### Provided passage
Location: Crop Production Systems Research
2023 Annual Report
Objectives
1. Develop herbicide and pesticide application technologies with improved spray drift models and drift management technologies.
1.1. Evaluate spray deposits and off-target spray drift using measurement and analysis protocols that account for environmental effects and treatment effects of aerial spray application from agricultural aircraft that can serve a dual role, applying pesticides to agricultural fields and functioning as a platform for camera systems to obtain imagery of agriculture fields.
1.2. Create and evaluate drift models to detect herbicide injury in crop production systems and optimize drift models with field sampling, remote sensing, and meteorological data to reduce drift and minimize crop injury.
2. Develop or adopt remote sensing methods and systems to develop risk management zones, identify spraying zones, and monitor spraying drift and effect.
2.1. Develop remote sensing systems based on an unmanned aerial vehicle with the capability of rapid image processing for targeted spray applications to herbicide-resistant weeds.
2.2. Assemble an unmanned aerial vehicle that has the capabilities of dual use, aerial spray application and image acquisition, to complete the following tasks:
(1) test the system to determine how environmental factors affect spray deposits and herbicide drift prior to planting and post planting in a crop production system, (2) evaluate the camera system for developing preplant and post plant site-specific weed management zones to use for herbicide management, and (3) test the camera system to determine the efficacy of the herbicides applied.
2.3. Evaluate pan-sharpened high-resolution satellite imagery for establishing plant health zones and zone susceptibility to herbicide damage in crop fields.
3. Create and enhance internet mobile platform-based data service to assist applicators, consultants, and farmers to make site-specific farm operation decisions.
3.1. Develop a method to complete the following tasks or imagery to be used in a web-based mobile platform: (1) radiometrically correct imagery from multiple imaging sources (i.e., space-borne, airborne, and UAV imagery) and make them comparable to each other radiometrically, (2) optimize the images to scales appropriate for field observation, (3) overlay risk management and spraying zones derived from Sub-objectives 2.2 and 2.3 on the imagery, and (4) integrate images acquired from the different sources into a global data cube with unified spatial, spectral, and temporal dimensions.
3.2. Develop a web-based mobile application to be accessed by users for spray timing during the day, for most recent field conditions, and for historical field data and images; analyses and reported data will be on meteorological observations and field and radiometrically corrected crop remote sensing data obtained with Red-Green-Blue (RGB), multispectral (RGB, Red-Edge and Near Infrared (NIR)), hyperspectral (Visible and NIR (VNIR)), and thermal imaging sensors.

Stored dataset entries:
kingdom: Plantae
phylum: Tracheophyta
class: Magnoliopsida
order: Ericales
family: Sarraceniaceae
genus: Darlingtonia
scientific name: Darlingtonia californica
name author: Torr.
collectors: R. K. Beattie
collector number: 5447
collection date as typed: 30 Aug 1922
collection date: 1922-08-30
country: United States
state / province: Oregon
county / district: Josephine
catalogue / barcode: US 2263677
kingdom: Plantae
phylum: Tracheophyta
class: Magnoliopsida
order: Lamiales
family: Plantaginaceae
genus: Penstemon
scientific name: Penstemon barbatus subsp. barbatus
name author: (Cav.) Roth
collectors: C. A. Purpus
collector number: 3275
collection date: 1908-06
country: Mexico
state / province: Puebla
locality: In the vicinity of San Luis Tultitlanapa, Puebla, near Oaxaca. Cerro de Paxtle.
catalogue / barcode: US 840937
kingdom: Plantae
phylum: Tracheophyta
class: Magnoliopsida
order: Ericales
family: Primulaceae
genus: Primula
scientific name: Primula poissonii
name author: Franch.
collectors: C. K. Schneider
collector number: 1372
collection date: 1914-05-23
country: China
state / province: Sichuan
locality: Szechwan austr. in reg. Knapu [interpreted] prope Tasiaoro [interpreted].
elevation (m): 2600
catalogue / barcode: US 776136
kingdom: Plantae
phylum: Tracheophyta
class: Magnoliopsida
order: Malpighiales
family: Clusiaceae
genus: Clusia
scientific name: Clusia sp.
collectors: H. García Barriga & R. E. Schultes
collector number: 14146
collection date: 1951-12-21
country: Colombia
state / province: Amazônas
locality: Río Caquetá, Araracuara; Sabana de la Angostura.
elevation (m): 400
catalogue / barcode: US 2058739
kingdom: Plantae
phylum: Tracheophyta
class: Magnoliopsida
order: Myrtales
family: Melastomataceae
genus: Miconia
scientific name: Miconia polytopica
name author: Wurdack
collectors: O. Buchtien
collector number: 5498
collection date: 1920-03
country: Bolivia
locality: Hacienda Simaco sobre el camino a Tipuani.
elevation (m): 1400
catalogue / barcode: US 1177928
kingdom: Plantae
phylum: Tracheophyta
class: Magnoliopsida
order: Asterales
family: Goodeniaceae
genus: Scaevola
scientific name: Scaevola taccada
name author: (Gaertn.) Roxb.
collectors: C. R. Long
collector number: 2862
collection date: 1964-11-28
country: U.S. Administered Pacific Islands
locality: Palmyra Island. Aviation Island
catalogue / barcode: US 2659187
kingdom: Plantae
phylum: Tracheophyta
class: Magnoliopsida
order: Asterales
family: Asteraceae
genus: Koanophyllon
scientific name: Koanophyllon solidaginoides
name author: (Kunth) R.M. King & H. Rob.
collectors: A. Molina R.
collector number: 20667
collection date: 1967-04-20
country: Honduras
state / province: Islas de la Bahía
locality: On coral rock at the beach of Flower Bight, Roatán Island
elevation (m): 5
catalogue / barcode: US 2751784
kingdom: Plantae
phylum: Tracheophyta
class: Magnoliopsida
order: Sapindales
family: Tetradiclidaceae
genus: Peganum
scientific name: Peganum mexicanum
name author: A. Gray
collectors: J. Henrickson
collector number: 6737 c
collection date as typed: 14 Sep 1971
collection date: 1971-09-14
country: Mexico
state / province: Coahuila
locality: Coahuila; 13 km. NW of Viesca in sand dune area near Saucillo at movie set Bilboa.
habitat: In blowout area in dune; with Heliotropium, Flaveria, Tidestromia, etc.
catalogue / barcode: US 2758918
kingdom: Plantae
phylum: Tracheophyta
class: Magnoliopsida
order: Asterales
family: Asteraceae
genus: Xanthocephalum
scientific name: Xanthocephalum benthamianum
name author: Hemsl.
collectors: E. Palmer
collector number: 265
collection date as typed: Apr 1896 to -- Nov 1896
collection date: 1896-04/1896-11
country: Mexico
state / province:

### Required tasks
**1)** Do these statements agree with the 2023 annual report? Give yes or no for each, with the report's deciding words quoted exactly. (a) Sub-objective 2.1 calls for a remote sensing system for targeted spray applications to herbicide-resistant weeds. (b) Sub-objective 2.3 evaluates low-resolution radar imagery. (c) The global data cube in Sub-objective 3.1 has unified spatial, spectral, and temporal dimensions.
**2)** Can you retype the 2023 annual report from the words "Location: Crop Production" up to and including the words "drift management technologies."?
This material comes from a separate source.

### Set of answers
**1)**
(a) Yes: "targeted spray applications to herbicide-resistant weeds"
(b) No: "Evaluate pan-sharpened high-resolution satellite imagery"
(c) Yes: "a global data cube with unified spatial, spectral, and temporal dimensions"

**2)**
Location: Crop Production Systems Research
2023 Annual Report
Objectives
1. Develop herbicide and pesticide application technologies with improved spray drift models and drift management technologies.